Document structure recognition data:
* * *

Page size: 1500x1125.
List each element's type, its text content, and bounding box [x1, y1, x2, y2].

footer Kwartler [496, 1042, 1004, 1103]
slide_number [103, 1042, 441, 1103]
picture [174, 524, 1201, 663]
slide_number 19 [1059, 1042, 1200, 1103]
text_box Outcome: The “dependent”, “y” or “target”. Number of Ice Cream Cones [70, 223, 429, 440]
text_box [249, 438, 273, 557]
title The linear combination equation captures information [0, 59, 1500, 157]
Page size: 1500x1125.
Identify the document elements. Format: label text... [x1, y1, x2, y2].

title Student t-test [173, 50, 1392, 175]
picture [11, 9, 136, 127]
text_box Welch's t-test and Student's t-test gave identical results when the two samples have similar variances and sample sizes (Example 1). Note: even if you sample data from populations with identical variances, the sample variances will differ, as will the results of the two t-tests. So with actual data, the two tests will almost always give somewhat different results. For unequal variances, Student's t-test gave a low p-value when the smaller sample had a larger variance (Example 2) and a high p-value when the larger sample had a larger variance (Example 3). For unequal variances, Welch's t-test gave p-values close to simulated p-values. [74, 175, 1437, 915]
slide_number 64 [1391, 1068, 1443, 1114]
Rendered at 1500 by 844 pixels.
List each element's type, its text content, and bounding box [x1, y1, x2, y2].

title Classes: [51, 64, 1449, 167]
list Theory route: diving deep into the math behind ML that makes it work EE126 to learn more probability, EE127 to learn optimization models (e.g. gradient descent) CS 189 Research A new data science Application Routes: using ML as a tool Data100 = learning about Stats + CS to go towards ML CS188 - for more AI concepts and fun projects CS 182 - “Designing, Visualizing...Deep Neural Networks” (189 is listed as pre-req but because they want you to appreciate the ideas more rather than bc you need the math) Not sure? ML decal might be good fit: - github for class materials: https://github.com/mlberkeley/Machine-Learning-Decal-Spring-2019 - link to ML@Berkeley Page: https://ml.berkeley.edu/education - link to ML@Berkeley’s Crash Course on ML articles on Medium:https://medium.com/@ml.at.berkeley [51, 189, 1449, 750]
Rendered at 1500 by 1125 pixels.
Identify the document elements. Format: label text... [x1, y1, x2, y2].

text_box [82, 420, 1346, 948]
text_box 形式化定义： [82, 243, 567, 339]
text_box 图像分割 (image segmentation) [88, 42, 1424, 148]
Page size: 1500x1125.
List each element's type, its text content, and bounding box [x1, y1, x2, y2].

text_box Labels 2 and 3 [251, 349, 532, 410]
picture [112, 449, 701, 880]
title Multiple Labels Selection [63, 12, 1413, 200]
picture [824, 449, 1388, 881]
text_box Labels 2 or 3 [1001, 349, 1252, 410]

* * *

Print again the lines of the entries above that fall between the line holding "slide_number [103, 1042, 441, 1103]" and the line holding "Rendered at 1500 by 844 pixels.", inclusive, exactly as they stand.

Solution for this task:
slide_number [103, 1042, 441, 1103]
picture [174, 524, 1201, 663]
slide_number 19 [1059, 1042, 1200, 1103]
text_box Outcome: The “dependent”, “y” or “target”. Number of Ice Cream Cones [70, 223, 429, 440]
text_box [249, 438, 273, 557]
title The linear combination equation captures information [0, 59, 1500, 157]
Page size: 1500x1125.
Identify the document elements. Format: label text... [x1, y1, x2, y2].

title Student t-test [173, 50, 1392, 175]
picture [11, 9, 136, 127]
text_box Welch's t-test and Student's t-test gave identical results when the two samples have similar variances and sample sizes (Example 1). Note: even if you sample data from populations with identical variances, the sample variances will differ, as will the results of the two t-tests. So with actual data, the two tests will almost always give somewhat different results. For unequal variances, Student's t-test gave a low p-value when the smaller sample had a larger variance (Example 2) and a high p-value when the larger sample had a larger variance (Example 3). For unequal variances, Welch's t-test gave p-values close to simulated p-values. [74, 175, 1437, 915]
slide_number 64 [1391, 1068, 1443, 1114]
Rendered at 1500 by 844 pixels.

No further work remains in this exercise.